この時期は診療報酬が大きく変わる時期なので注意が必要です。


整形外科関連の診療報酬改定では湿布のひと月70枚制限の問題がトピックスです。平成28年4月1日から70枚を超える湿布薬に処方制限がかかりました。 


「違う日であれば新たに70枚処方できる」や「詳記を書けばOK」ではなく、全症例一律に1ヵ月に合計70枚以内という規制がかかります。 具体的には下記のような要件です。


  • 71枚以上まとめて外来処方すると処方箋料が取れなくなる
  • 同様に71枚以上まとめて退院時持参薬処方すると処方箋料が取れなくなる
  • 当該超過分の薬剤料も持ち出しで丸損になり、調剤料と調剤技術基本料も取れない


70枚以上/回の湿布を処方されている患者は全国で30万人/月を超えています。 今回の枚数制限によって年間数十億円の医療費削減が見込まれています。

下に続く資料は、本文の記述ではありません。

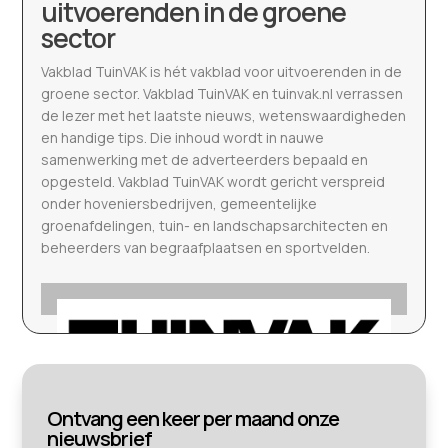
uitvoerenden in de groene
sector
Vakblad TuinVAK is hét vakblad voor uitvoerenden in de
groene sector. Vakblad TuinVAK en tuinvak.nl verrassen
de lezer met het laatste nieuws, wetenswaardigheden
en handige tips. Die inhoud wordt in nauwe
samenwerking met de adverteerders bepaald en
opgesteld. Vakblad TuinVAK wordt gericht verspreid
onder hoveniersbedrijven, gemeentelijke
groenafdelingen, tuin- en landschapsarchitecten en
beheerders van begraafplaatsen en sportvelden.
Ontvang een keer per maand onze
nieuwsbrief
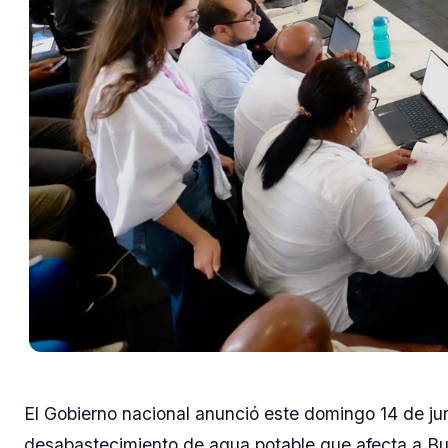
El Gobierno nacional anunció este domingo 14 de ju
desabastecimiento de agua potable que afecta a Bu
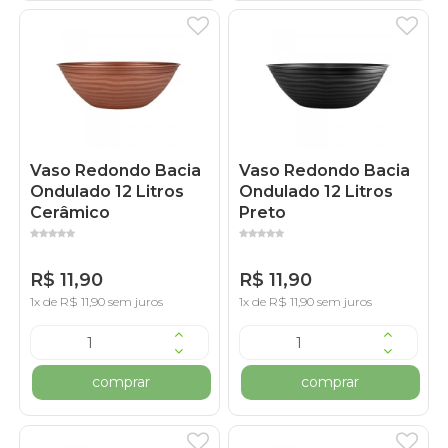
Vaso Redondo Bacia
Vaso Redondo Bacia
Ondulado 12 Litros
Ondulado 12 Litros
Cerâmico
Preto
R$ 11,90
R$ 11,90
1x de R$ 11,90 sem juros
1x de R$ 11,90 sem juros
comprar
comprar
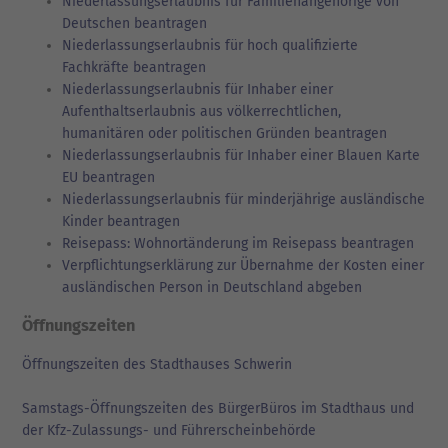
Niederlassungserlaubnis für Familienangehörige von
Deutschen beantragen
Niederlassungserlaubnis für hoch qualifizierte
Fachkräfte beantragen
Niederlassungserlaubnis für Inhaber einer
Aufenthaltserlaubnis aus völkerrechtlichen,
humanitären oder politischen Gründen beantragen
Niederlassungserlaubnis für Inhaber einer Blauen Karte
EU beantragen
Niederlassungserlaubnis für minderjährige ausländische
Kinder beantragen
Reisepass: Wohnortänderung im Reisepass beantragen
Verpflichtungserklärung zur Übernahme der Kosten einer
ausländischen Person in Deutschland abgeben
Öffnungszeiten
Öffnungszeiten des Stadthauses Schwerin
Samstags-Öffnungszeiten des BürgerBüros im Stadthaus und
der Kfz-Zulassungs- und Führerscheinbehörde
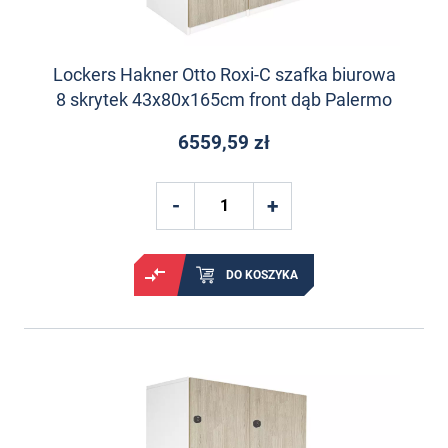
Lockers Hakner Otto Roxi-C szafka biurowa
8 skrytek 43x80x165cm front dąb Palermo
6559,59 zł
DO KOSZYKA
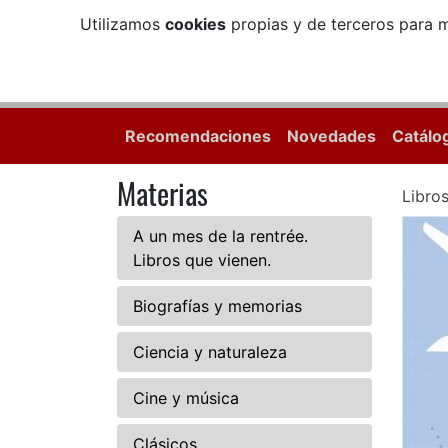
Utilizamos
cookies
propias y de terceros para m
Recomendaciones
Novedades
Catálo
Materias
Libro
A un mes de la rentrée.
Libros que vienen.
Biografías y memorias
Ciencia y naturaleza
Cine y música
Clásicos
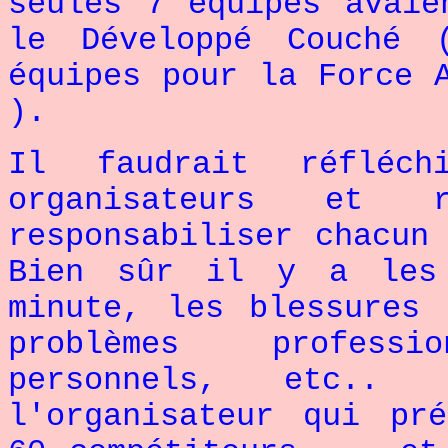
seules 7 équipes avaie
le Développé Couché 
équipes pour la Force 
).
Il faudrait réfléchi
organisateurs et r
responsabiliser chacun
Bien sûr il y a les 
minute, les blessures
problèmes profess
personnels, etc..
l'organisateur qui pr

診療報酬規定には「医師が疾患の特性等により必要性があると認めたときはOK」と記載されていますが、おそらく医療倫理的に問題が生じるケースに対する厚労省側の予防線です。


70枚を月に3~4回投与するぐらいなら良いだろうというネット上の私見が散見されますが、調剤薬局に実際に降りてきている指示は月70枚を超えると全例疑義照会になっているそうです。


また、A病院で70枚受け取った患者が同月にB病院で湿布処方を受けた場合は、必ずB病院に疑義照会をせよ、という指示も出ているそうです。B病院的にはたまったものではありません。


全て疑義照会を受けると薬剤部も私たち医師もかなりの手間を取られることになります。このため実際的にはかなり厳しい指示と認識するべきでしょう。


今回の改訂は明らかに診療報酬削減が目的です。審査側も強行に切りにくることが予想され、少々の詳記では受け付けてもらえないことが予想されます。


よほど医療倫理的に整合性がある合理的な症状詳記がない限り、処方箋料は損失になることが予想されます。 しばらくは厚労省の意向に沿った対応をしておくのが賢明でしょう。


なお、貼付剤の処方はこれまで通り全量表示で良いですが、何日分に相当するかを記載しなければならないという規定も追加されました。


これに関しては特に日数制限はありませんが、何日分として処方するのかを明確にしなければなりません。70枚以上の処方に対する危機感を持たせる意図があるのでしょう。 


私の勤務する病院(私立の中規模病院)では院長のトップダウンで71枚/月以上の湿布を投与しないことになりました。 この件について、私は院長の英断だと判断しています。


国民皆保険制度を守るためにも医療費削減は待ったなしの状況です。湿布のようにあまり重要でない医療費を削減するためにも、私たち医師は積極的に協力するべきだと思います。